§ **What is needed**
Print the data exactly. Omit the pictures.

§ **Records**
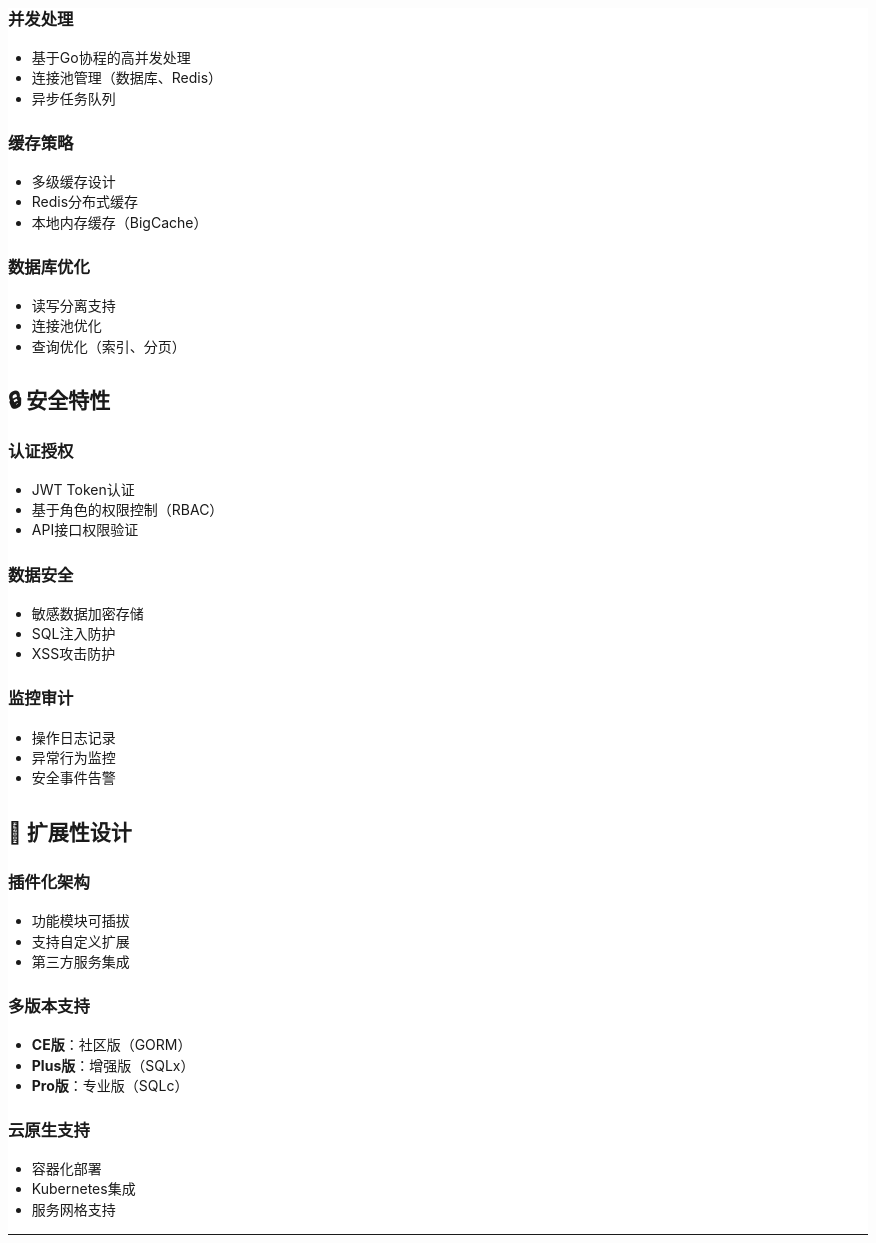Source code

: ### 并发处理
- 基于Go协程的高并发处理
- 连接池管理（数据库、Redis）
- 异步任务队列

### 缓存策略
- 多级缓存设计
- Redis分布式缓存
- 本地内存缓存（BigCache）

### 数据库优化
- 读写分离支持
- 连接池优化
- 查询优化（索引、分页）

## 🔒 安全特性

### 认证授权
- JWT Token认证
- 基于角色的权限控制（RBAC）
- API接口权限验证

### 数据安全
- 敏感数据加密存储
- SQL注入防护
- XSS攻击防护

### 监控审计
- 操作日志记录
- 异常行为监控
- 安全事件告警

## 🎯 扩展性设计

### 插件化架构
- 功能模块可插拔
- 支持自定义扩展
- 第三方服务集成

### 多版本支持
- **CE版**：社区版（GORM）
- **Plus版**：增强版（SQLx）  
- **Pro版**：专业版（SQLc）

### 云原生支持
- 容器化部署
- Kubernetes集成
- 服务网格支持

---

§ **Answer to this task**
Source code

: ### 并发处理
- 基于Go协程的高并发处理
- 连接池管理（数据库、Redis）
- 异步任务队列

### 缓存策略
- 多级缓存设计
- Redis分布式缓存
- 本地内存缓存（BigCache）

### 数据库优化
- 读写分离支持
- 连接池优化
- 查询优化（索引、分页）

## 🔒 安全特性

### 认证授权
- JWT Token认证
- 基于角色的权限控制（RBAC）
- API接口权限验证

### 数据安全
- 敏感数据加密存储
- SQL注入防护
- XSS攻击防护

### 监控审计
- 操作日志记录
- 异常行为监控
- 安全事件告警

## 🎯 扩展性设计

### 插件化架构
- 功能模块可插拔
- 支持自定义扩展
- 第三方服务集成

### 多版本支持
- **CE版**：社区版（GORM）
- **Plus版**：增强版（SQLx）  
- **Pro版**：专业版（SQLc）

### 云原生支持
- 容器化部署
- Kubernetes集成
- 服务网格支持

---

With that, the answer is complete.